Take a whole head of garlic, the cloves separated but unpeeled, two or three lemons, quartered, and 3 shallots, skins left on and halved. Add to this several fresh bay leaves and, if you can, a pig's trotter, split. I get these easily from my butcher, and they cost next to nothing (and often actually nothing). Rest the pork on top, I unrolled the joint to allow for quicker cooking and maximum output of crackling. Pour over a little oil, then sprinkle with crumbled dried bay leaves (I dry the leaves from our bay tree in the microwave, giving them 30-second bursts until dry and crunchy) and a good grinding of white pepper. Obviously the cooking time will vary based on the size of your joint; I work on 20 minutes per pound (or 450g, if you prefer) in a hot oven.

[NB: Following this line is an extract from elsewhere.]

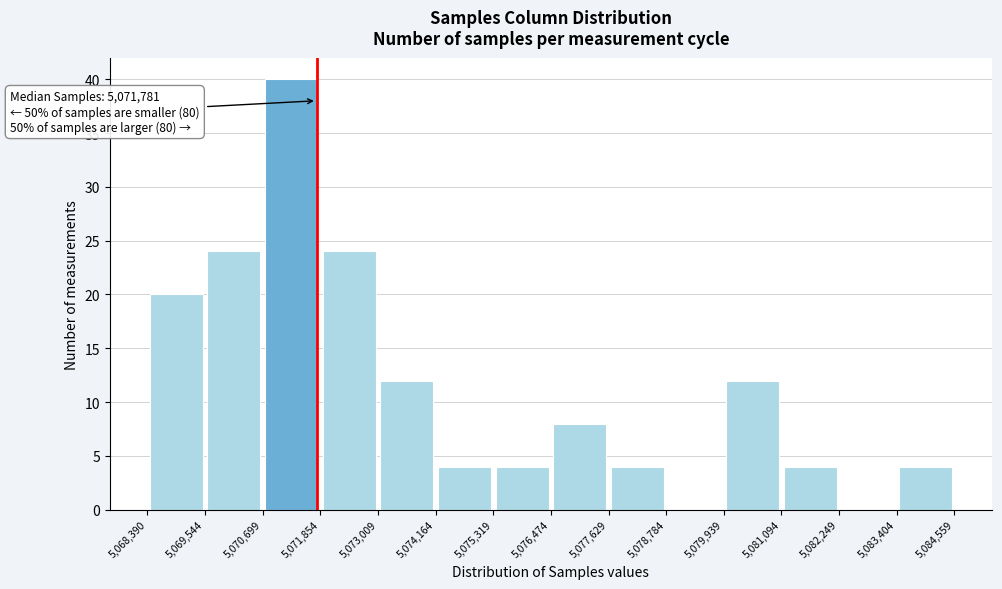

Over which range of the x-axis is the bar tallest?

5,070,699 to 5,071,854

Pouring a glass of white wine over the pork after about 20 minutes and later still adding 350ml, give or take, of stock (I used pork stock, but chicken would be fine too, as well as fine crackling (the secret to which, strange as it seems, is regular basting with the juices from the roasting tin) it produced an easy gravy that was not as thick and meaty as some, but aromatic and flavoursome with a kick of sharpness from the lemon. Hubby wasn't as keen on this as he is on my more usual thicker and 'meatier' gravies, but the children and I adored it. When the pork is cooked and resting, strain the juices into a saucepan. Add a splash of boiling water to the roasting pan and, with a wooden spoon, scrape up the 'burny'- looking tasty bits from the bottom. Strain this liquid into the pan too, then cover and boil hard for a few minutes to emulsify the gravy. Season to taste and pour into a warmed jug.
Serve the pork, sliced, with shards of crackling, baked potatoes and simple steamed greens. Perfect.